Clinical features can concern all systems and
part of the bodies: head (micrognathia, midfacial hypoplasia, deepening of the
posterior cranial fossa, widely spaced mandible, large ears, blepharoptosis
strabismus, epicanthal folds, highly arched palate, occasional cleft palate,
premature tooth eruption), skeleton (thin ribs, short metacarpal and metatarsal
bones, drumstick distal phalanges, pes cavus, Madelung deformity, cubitus
valgus, deformed tibial condyles, hypoplastic and dislocated patellae,
faulty fusion of the epiphyses, scoliosis, osteoporosis), cardiovascular system (coarctation of
the aorta, dissecting aortic aneurysm, ventricular septal defect, atrial
septal defect, dextrocardia, bicuspid aortic valve, hypoplastic left heart),
abdomen (prune belly, telangiectases, hemangiomas, intestinal bleeding,
protein-loosing enteropathy), genitourinary system (unilateral aplasia or hypoplasia of the
kidneys, horseshoe kidneys, malrotation of the kidneys, duplication
dysgenesis, and streak gonads), endocrinopathy (hypothyroidism, Hashimoto disease,
diabetes mellitus), and skin and dermatoglyphs (puffy hands and feet, pigmented nevi,
seborrhea, xerosis, keloid, nail hypoplasia, low hairline, hirsutism).

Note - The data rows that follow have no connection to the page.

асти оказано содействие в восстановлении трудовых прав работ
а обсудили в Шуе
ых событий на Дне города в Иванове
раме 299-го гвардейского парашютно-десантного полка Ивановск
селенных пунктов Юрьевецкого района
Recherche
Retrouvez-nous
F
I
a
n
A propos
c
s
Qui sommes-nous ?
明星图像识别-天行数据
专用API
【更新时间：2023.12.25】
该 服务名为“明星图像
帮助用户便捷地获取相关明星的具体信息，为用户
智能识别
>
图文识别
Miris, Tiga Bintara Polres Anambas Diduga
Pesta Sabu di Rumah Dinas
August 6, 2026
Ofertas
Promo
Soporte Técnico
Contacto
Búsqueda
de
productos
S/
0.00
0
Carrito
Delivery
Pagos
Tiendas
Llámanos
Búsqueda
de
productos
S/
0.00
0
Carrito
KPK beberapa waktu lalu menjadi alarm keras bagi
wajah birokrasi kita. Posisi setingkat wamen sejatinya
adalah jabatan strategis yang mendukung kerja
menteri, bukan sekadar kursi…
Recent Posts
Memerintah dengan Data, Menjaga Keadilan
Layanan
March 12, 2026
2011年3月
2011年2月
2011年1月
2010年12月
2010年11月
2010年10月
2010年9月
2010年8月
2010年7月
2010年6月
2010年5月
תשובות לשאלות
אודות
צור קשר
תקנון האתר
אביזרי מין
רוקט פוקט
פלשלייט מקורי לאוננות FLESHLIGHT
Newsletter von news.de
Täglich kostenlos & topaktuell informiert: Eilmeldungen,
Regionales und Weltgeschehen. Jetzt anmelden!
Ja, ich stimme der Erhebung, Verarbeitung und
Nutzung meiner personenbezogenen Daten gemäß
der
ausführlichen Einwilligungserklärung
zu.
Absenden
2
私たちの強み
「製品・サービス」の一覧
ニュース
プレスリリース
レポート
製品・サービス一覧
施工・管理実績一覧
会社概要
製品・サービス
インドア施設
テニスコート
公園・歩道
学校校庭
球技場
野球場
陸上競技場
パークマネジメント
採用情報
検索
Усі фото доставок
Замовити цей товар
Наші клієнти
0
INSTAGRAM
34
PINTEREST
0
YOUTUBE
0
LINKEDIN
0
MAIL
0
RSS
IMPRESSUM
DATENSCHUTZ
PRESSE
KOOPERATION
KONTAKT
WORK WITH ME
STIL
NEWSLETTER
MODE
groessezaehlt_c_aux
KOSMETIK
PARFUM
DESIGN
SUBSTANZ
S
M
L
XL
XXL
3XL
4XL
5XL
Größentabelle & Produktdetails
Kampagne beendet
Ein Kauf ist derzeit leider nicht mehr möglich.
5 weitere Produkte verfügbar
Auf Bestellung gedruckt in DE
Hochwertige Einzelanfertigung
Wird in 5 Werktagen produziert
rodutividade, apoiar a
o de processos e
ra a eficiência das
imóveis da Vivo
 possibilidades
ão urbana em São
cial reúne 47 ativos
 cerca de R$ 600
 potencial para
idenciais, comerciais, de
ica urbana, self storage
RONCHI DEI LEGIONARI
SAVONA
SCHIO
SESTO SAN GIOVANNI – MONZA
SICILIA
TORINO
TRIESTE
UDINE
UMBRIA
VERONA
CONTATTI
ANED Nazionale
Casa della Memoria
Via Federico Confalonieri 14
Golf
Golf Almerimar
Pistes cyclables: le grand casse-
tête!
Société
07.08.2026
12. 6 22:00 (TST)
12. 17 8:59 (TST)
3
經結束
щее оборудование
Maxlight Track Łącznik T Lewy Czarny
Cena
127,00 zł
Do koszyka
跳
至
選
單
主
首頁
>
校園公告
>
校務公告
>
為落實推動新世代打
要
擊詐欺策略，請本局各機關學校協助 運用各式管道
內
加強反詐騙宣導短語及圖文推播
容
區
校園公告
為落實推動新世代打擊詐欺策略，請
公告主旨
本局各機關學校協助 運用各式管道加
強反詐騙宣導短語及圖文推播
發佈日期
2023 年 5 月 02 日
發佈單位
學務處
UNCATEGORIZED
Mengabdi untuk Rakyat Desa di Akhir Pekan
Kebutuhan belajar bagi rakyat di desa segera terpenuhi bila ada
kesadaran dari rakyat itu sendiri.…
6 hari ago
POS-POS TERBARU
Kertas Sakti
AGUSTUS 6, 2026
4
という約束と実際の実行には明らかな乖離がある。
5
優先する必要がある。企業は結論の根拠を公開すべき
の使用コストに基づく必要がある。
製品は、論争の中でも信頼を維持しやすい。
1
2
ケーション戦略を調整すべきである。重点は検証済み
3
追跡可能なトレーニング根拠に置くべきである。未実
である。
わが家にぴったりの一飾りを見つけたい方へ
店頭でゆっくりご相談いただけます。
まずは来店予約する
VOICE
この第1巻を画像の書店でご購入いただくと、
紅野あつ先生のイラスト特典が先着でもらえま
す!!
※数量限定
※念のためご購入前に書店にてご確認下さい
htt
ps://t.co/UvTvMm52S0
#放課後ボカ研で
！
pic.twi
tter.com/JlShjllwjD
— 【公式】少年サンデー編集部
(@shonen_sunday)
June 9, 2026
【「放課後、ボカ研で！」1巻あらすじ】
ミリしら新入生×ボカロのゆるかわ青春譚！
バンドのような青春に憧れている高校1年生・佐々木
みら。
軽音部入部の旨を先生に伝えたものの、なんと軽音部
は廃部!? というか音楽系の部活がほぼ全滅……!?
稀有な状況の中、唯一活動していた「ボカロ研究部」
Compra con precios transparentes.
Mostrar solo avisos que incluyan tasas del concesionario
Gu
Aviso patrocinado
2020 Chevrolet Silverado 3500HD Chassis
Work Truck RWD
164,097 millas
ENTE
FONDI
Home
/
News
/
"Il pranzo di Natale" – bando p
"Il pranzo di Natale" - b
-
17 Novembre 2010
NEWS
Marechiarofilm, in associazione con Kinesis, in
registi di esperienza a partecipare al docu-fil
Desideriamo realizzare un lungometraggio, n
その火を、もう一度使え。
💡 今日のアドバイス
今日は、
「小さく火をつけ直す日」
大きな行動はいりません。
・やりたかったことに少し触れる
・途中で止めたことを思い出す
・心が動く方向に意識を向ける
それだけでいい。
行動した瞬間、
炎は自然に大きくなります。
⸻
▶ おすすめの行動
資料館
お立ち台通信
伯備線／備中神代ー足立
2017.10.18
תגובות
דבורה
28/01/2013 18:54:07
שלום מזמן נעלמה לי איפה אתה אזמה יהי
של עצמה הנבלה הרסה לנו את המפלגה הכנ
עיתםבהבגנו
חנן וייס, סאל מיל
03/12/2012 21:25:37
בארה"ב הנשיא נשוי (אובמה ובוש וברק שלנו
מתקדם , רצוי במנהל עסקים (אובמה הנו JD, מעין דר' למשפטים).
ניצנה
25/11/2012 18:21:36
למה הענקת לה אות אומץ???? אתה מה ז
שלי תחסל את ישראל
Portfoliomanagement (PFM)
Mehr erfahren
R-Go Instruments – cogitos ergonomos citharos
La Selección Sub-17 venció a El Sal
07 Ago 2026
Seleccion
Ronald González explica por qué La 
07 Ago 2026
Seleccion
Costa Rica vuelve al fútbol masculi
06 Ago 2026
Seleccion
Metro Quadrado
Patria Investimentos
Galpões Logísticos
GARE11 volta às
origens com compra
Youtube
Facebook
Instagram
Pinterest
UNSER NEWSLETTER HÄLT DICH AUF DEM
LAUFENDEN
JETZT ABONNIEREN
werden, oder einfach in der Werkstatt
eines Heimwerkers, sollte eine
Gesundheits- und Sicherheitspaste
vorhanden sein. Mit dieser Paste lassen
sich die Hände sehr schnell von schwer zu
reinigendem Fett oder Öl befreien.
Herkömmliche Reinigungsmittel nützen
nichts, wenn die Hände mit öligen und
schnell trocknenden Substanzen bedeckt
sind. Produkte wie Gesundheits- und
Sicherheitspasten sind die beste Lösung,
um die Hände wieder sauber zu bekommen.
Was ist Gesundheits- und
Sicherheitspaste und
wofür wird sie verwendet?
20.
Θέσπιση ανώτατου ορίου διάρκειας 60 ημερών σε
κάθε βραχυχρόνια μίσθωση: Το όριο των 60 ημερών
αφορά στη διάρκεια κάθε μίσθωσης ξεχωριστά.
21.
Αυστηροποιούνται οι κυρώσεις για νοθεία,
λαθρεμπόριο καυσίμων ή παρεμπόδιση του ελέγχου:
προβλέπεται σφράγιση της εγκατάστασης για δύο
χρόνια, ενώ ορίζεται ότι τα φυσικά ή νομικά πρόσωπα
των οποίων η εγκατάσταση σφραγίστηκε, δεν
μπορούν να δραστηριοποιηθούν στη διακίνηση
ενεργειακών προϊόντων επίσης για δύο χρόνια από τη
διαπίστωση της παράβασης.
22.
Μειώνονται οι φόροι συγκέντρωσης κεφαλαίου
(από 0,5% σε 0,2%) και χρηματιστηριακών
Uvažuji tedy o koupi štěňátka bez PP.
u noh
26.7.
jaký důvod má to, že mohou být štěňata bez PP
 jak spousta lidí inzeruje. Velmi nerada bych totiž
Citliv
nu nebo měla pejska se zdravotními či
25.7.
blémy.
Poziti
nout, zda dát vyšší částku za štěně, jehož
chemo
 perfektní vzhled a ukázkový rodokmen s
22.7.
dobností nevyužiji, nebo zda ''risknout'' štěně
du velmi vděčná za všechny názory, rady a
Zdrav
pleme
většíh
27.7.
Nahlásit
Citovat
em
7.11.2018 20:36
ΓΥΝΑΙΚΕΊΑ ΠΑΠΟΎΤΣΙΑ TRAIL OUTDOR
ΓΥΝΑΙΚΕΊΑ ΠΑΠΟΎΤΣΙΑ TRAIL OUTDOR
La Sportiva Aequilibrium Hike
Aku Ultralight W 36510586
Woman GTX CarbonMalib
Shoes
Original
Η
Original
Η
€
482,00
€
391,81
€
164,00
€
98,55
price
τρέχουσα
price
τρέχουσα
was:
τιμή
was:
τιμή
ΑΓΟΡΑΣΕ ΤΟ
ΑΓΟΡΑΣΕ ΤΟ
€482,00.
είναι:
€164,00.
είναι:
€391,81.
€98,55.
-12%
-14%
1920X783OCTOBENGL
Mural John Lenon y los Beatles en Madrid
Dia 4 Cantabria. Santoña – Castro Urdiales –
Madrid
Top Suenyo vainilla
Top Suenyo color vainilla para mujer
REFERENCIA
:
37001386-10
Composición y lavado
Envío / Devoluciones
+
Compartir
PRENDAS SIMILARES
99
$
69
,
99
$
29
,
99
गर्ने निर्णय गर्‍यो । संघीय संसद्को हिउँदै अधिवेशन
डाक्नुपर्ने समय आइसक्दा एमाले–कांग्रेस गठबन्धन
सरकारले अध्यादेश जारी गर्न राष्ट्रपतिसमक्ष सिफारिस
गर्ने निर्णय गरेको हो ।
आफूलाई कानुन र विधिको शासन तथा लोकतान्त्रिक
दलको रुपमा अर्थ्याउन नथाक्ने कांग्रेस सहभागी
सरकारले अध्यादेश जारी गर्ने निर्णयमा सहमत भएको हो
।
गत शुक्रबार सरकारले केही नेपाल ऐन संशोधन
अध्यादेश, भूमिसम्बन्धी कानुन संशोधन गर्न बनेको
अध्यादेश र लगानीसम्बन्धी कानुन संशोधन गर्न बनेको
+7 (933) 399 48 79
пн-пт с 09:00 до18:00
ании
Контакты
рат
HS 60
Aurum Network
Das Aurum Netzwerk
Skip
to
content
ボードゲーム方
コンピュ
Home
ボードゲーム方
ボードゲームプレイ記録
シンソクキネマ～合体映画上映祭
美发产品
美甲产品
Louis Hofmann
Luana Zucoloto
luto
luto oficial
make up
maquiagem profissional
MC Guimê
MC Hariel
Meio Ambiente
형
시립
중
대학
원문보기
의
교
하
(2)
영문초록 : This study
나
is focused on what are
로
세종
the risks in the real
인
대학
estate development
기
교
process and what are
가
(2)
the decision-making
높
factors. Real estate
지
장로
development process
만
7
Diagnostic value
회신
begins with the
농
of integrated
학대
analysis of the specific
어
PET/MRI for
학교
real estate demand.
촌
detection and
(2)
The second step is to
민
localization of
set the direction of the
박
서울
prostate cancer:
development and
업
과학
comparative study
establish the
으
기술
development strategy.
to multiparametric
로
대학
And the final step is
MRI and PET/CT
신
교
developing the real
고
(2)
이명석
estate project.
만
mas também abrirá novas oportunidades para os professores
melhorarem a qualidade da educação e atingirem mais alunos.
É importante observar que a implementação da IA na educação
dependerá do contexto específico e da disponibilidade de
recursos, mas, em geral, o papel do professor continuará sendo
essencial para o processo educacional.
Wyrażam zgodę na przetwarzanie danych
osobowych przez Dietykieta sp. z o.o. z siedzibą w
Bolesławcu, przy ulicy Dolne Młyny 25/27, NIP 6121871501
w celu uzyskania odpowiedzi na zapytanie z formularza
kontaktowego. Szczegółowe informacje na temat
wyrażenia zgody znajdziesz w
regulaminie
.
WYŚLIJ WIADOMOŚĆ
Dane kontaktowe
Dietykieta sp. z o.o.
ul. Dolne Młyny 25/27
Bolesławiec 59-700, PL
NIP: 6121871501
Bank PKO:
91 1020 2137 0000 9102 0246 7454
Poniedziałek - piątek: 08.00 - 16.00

Abnormally placed nipples are also very frequent. Mental retardation,
deafness, blindness, anorexia nervosa, amenorrhea, and sterility can occur.
This complex polymalformative syndrome benefits of many symptomatic
treatments that have greatly improved patients outcome. Features vary with age
of presentation: newborn: lymphedema of the hands and feet, small for age and
excessive skin at nape of the neck; childhood and adolescence: short stature (98% of patients),
gonadal dysgenesis (95% of patients), high-arched palate (80% of
patients), short neck and low hairline (80% of patients), and broad
chest, cubitus valgus, and nail hypoplasia.